The irony of his new job is that while Dean's vast internet fan club was probably decisive in his win (and arguably represents the biggest benefit of that victory, but again, see below), the job of DNC chair isn't particularly conducive to a cult of personality. It's technician's work, a managerial/coordinating, behind-the-scenes role. As pointed out somewhere during the race, we don't know whether RNC head Ken Mehlman is a rabid supply-sider, a Kulturkampfer, or a libertarian fiscal conservative. And it doesn't really matter; what matters is that the guy evidently has credibility with all those groups and has mastered the machinery of his party.

Can Dean do the same? He starts with some rather large negatives in the eyes of the party's traditional power base, including of course those feckless establishment Democrats who tried to keep him from the chairmanship in the first place. To his credit, reports are that he's trying to reach out to them. In the end, I doubt that big-money donors like Leo Hindery, the short-lived rival for the chairmanship Lizza describes in his piece, will really walk away from the party.

And even if they do, I actually expect Dean's election to be greeted with a smaller but still significant echo of the individual donor boom that fueled his run for the nomination last year. Daily Kos has already put out the call to send the DNC some cash to show that "we've got Dean's back", and even John Kerry has announced that he'll be giving $1,000,000 to the party (really, it's our money--part of the $15 million Kerry failed to expend in the last weeks of the 2004 campaign--but we can't get it back, and frankly I'd rather him spend it this way than stick in the bank for his 2008 run) on the occasion of Dean's ascension--though his e-mail message fails to mention his former rival by name.

I hope it works, and (full disclosure) I'll probably kick in a couple bucks myself. Getting official Democratic Party e-mail from Dean probably won't elicit the same nauseated response I've generally had to missives from Terry McAuliffe, and I suspect I'm not close to the only one who feels this way. In the end, that's probably the biggest positive about Dean's win: it sends a message to grass-roots, reform-oriented Democrats that their input is welcome and their contributions, monetary and otherwise, are valued. It probably blunts the disgust that many of us have felt with the party since last November. Perhaps it's ironic that James Carville has been one of the most outspoken Democrats in his dismay at Dean's victory and the open, "election-like" process that led to it--because Carville's own Democracy Corps recently found that "warm feelings" toward the party among Democrats themselves were down from 86 percent late last year to 74 percent now. At least among the party's new core of citizen-activists, that's likely to rise with Dean's triumph.

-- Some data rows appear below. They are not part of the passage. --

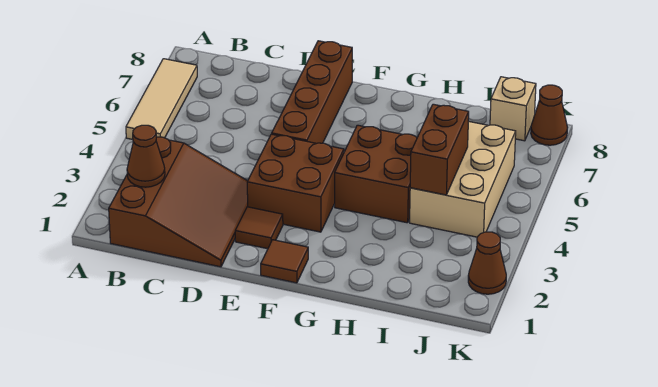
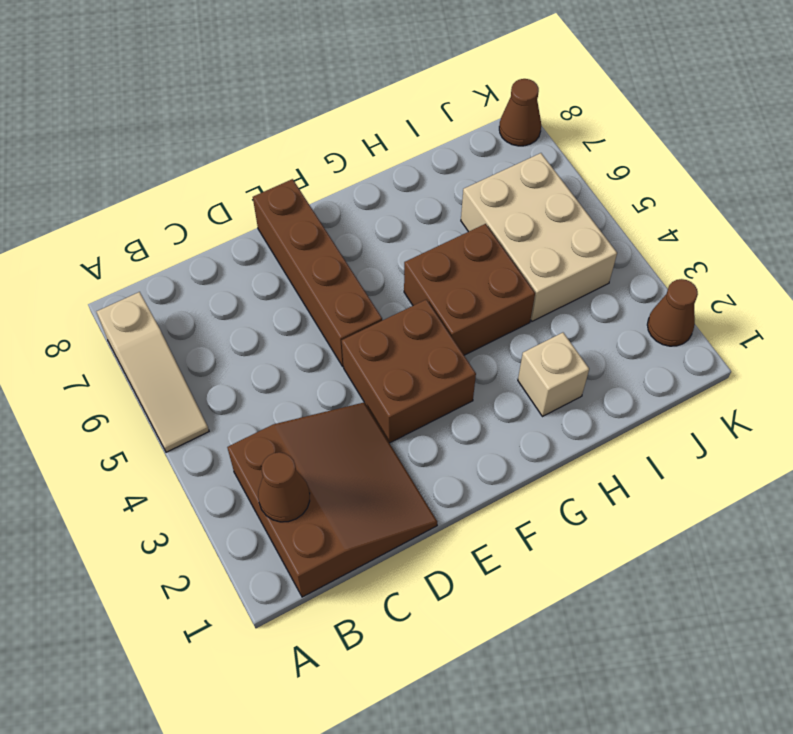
tan 1x3 tile [126,59,197,139] -> tan 1x3 slope [96,292,209,452]
brown 1x1 tile [235,207,283,249] -> none
brown 1x1 tile [261,240,308,283] -> none
brown 1x2 brick [410,104,469,195] -> none
tan 1x1 brick [490,77,536,141] -> tan 1x1 brick moved to [518,333,589,416]

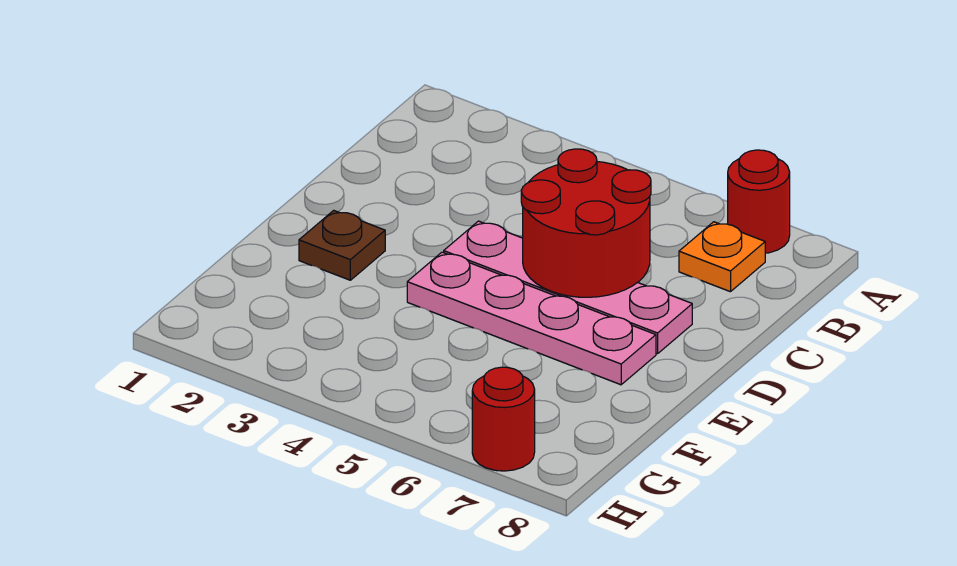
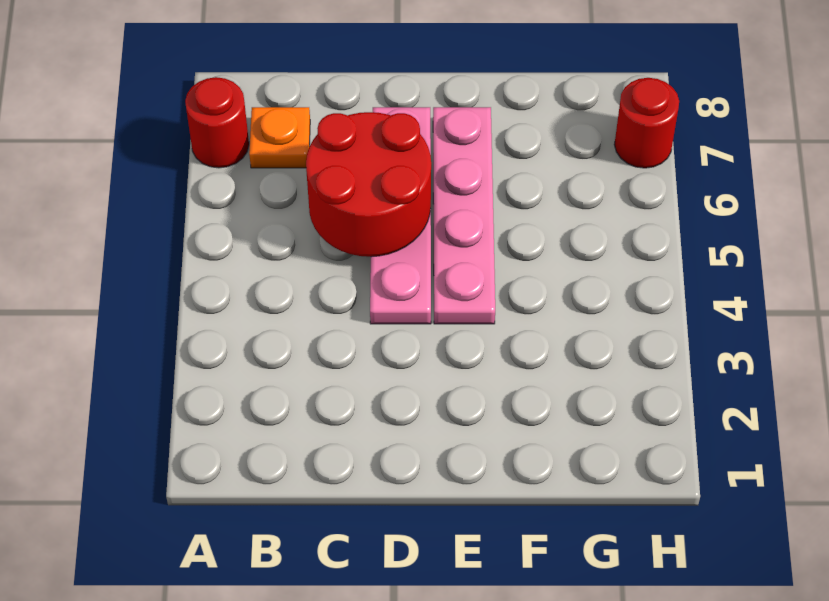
brown 1x1 plate [299,210,385,280] -> none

The question is whether his prominence will hurt the Democrats' image with everybody else. The Republican reaction, predictably, has been to dredge up and present in the worst possible light every dumb thing Dean said during the campaign, and then rely on the actively (Fox) or passively (every other corporate controlled outlet) supportive media to use these to further the meta-argument that the Democrats are "out of touch" and "just don't get it." Sadly, some who are ostensibly on our side seem to agree: check out this post from the Moose. (Interestingly, the other DLC-sponsored blog, New Donkey, has a much more sympathetic take on Dean's win and the road ahead; it's like they haven't quite made up their minds as an organization).

This baggage is real and progressives shouldn't shrug it. In the end, though, Dean should be able to get out of his own way; in addition to his popular support, surely unprecedented among major-party chairs, he secured the job by promising to strengthen state and local Democratic organizations and to fight the Republicans everywhere. And a final thought: perhaps the most common complaint about the Democrats is that nobody knows quite what they stand for. Say what you will about Howard Dean, but you generally know what he thinks. Democrats have long argued, and opinion polls tend to agree, that the public is with them on "the issues"; their failures have been in the realm of clarity and communication. If Dean can effectively address these, his chairmanship is likely to be successful.